This article by a fibroids expert answers questions such as "What are the symptoms of fibroids?" and "Is there a link between fibroids and miscarriage?".
- What are fibroids?
- How common are fibroids?
- What are the symptoms of fibroids?
- Over the counter pain relief is not working for my fibroids, is there any other treatment?
- What can I do about fibroids that make my period pains worse?
- Can fibroids stop or decrease the chances of getting pregnant?
- Is there a link between fibroids and miscarriage?
- Do fibroids increase the chances of an “angry uterus”/endometriosis?
- Can fibroids become cancerous?
- Can you avoid having a hysterectomy when you have large fibroids?
Uterine fibroids are benign tumours or growths affecting the uterus. Fibroids are not composed of fibrous tissue at all, but instead a single muscle cell starts to grow and replicate itself many thousands of times over, creating a firm muscular tumour with some associated new blood vessels and supporting tissues within it.
Fibroids develop in up to 77% of women but only a quarter of fibroids will cause symptoms. If there are no symptoms there is no need to worry about fibroids.
Fibroids can cause a variety of symptoms, the most common being heavy and painful menstrual periods. Sometimes there are cramps as the uterus tries to expel the fibroid with painful contractions. For more information on the symptoms of uterine fibroids please click here.
Yes, there are medically proven treatments for both pain and heavy bleeding in women with fibroids. The mainstay of treatment is a non-steroidal anti-inflammatory drug called mefenamic acid and another drug called tranexamic acid which reduces blood loss. Reducing oestrogen levels using a class of drugs called ‘gonadotrophin-releasing hormone agonists’ will help to shrink fibroids and reduce periods, but does cause menopausal-like side effects. There is a new selective progesterone receptor modulator on the horizon which will achieve the same thing but without the side effects. This drug does not yet have a licence for use in the UK, but it is likely to be granted around spring 2012.
Mefenamic acid is a painkiller and anti-inflammatory and is very good for period pains caused by uterine fibroids.
Yes. Submucous and intramural fibroids have been shown to reduce the chance of getting pregnant by up to 50%.
Yes, there is a clear link between fibroids and miscarriage. Submucous and intramural fibroids in particular have been linked with increased miscarriage rates.
No. There is no link between fibroids and endometriosis, however both are relatively common conditions and it is not unusual to find both conditions co-existing in the same patient.
In theory, malignant change in a fibroid is possible and has been used as an excuse for removing fibroids in the past. Statistics from Australia show however, that less than one woman in a million develop a cancerous fibroid each year. We believe that the figures are similar in this country. However if a fibroid is growing very rapidly, the possibility of removal should be considered and some of the modern imaging techniques which can detect a potential malignancy should be employed.
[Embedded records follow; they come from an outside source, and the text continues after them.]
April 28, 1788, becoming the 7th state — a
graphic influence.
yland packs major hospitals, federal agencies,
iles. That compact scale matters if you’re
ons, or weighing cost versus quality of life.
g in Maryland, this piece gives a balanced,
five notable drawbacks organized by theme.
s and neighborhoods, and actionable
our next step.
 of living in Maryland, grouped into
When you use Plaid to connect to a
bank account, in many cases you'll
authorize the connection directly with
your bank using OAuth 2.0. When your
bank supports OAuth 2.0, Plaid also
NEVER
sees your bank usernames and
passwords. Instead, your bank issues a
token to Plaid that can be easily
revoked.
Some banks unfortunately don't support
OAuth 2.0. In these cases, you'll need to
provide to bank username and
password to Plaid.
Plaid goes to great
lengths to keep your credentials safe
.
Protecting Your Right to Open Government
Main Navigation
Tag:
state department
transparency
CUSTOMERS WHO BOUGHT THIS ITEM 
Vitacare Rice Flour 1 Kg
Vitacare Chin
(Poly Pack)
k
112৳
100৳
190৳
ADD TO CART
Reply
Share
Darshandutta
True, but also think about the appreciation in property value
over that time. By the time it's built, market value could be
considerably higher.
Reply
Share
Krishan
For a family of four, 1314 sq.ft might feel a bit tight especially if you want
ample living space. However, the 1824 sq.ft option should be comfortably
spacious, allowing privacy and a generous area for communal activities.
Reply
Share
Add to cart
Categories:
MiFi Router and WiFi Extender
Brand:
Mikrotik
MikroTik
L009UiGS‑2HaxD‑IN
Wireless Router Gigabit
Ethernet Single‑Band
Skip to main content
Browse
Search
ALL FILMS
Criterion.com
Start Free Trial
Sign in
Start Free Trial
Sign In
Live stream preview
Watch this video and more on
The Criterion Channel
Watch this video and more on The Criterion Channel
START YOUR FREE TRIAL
Many women are keen to avoid hysterectomy and drug treatment can sometimes shrink fibroids reducing the impact of the symptoms of larger ones. Uterine artery embolisation / uterine fibroid embolisation may also be useful in some cases as an alternative to hysterectomy. However, if your family is complete, most women recover from a hysterectomy very quickly and are often very relieved to have had the procedure done. A laparoscopic subtotal hysterectomy has a very low complication rate and women recover from this operation extremely quickly.